По мере того как укреплялись связи А. А. Штевен с земством и Московским комитетом грамотности, у неё стали возникать конфликты с Нижегородским епархиальным училищным советом, и в мае 1895 г. последовало постановление "о воспрещении ей всякой деятельности по открытию и организации школ грамоты в Нижегородской епархии".

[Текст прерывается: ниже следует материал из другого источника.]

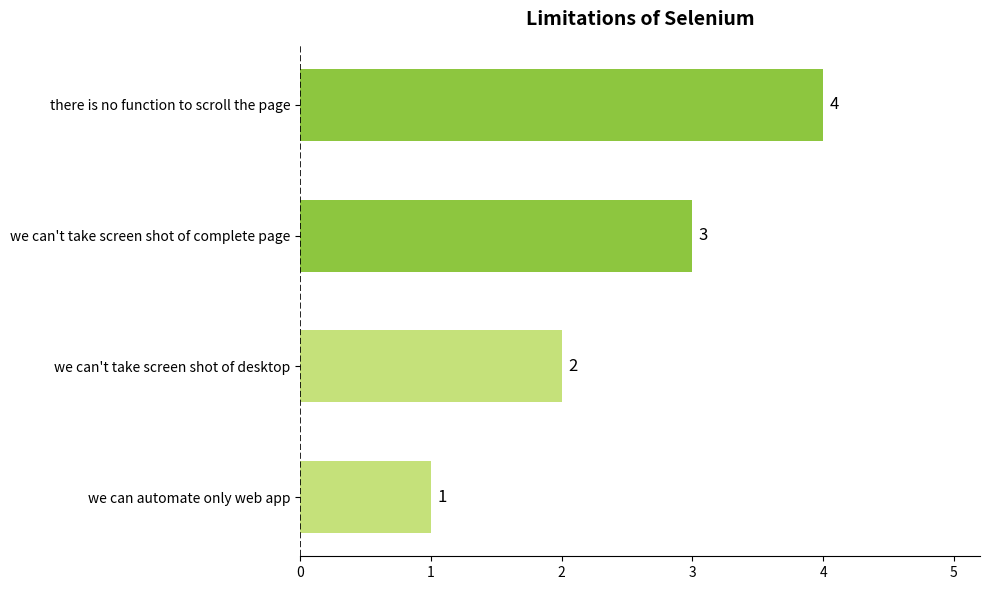

List the labels in order of value, largest first.

there is no function to scroll the page, we can't take screen shot of complete page, we can't take screen shot of desktop, we can automate only web app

Через год Александра Алексеевна вышла замуж за видного земского деятеля, тульского помещика Михаила Дмитриевича Ершова, в 1915 г. назначенного воронежским губернатором. Теперь уже по семейным обстоятельствам она не смогла бы продолжать учительскую деятельность: она родила и воспитала семерых детей. В конце 1918 г. Штевен-Ершова с семейством переехала на Украину, в Полтаву, и вскоре одного за другим потеряла мужа и девятилетнего сына. Когда Полтаву заняли большевики, ушли с Белой армией старшие сыновья 19 и 17 лет, а следом был эвакуирован с кадетским корпусом третий, четырнадцатилетний сын… Весной 1920 г., когда она разыскивала старших сыновей, её арестовали в прифронтовой полосе, обвинили в шпионаже и заключили в концлагерь в Харькове. Она провела там восемь месяцев под угрозой расстрела, но в феврале 1921 г. в связи с "чисткой" лагеря была освобождена по ходатайству В. Г. Короленко. В 1922-м Александра Алексеевна с младшим сыном и двумя дочерьми перебралась в Тульскую губернию, а в 1924-м — в Подмосковье и наконец — в Москву.

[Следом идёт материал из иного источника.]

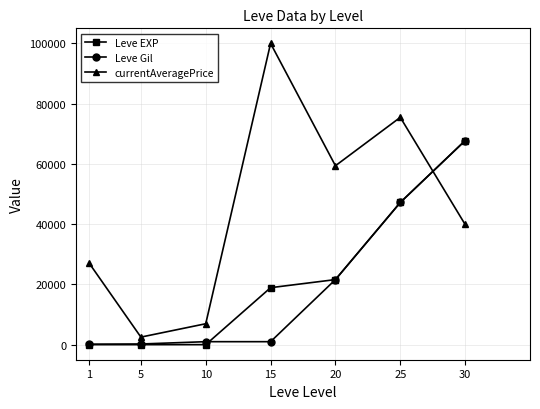

True or false: Leve EXP has a value of 12143 at 15.

False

В послереволюционной России основной формой неугасающей внутренней жизни стало для неё то, что она называла "мои писания", — дневники, воспоминания, наброски романов, размышления, так и озаглавленные: "Мои мысли о вере". Она погибла 29 октября 1933 г., попав под машину.

Можно сказать, что Александра Алексеевна Штевен предощущала тот подход к образованию детей, какой стал возможен только через столетие. Ни на йоту не отрицая значения Церкви, что доказывается всей её горячей религиозностью последних десятилетий жизни, она очень высоко ставила горение сердца, устремлённость личности к Богу, истине, красоте, воспринимая это личное служение, личное горение как своего рода жертву на алтарь Бога живого. Это почувствовал и Рачинский, когда в августе 1894 г. писал ей: "Не мог я составить себе ясного понятия о той организации школьного дела, которая составляет ваш идеал. По-видимому, вы придаёте великое значение частной инициативе, подобной вашей и моей. Полагаю, что вы в этом ошибаетесь. Нас слишком мало, и каждый из нас легко может впасть в самые странные заблуждения. <…> Между тем, каждый из нас в союзе с Церковью может принести полную меру посильной ему пользы".
Опираясь на свой богатый жизненный опыт, С. А. Рачинский предсказывал А. А. Штевен: "<…> Именно ваши настоящие занятия и полная искренность стремлений приведут вас к полному пониманию сущности Церкви и вместе с тем к сознанию, что в ней одной источник всякого истинного образования".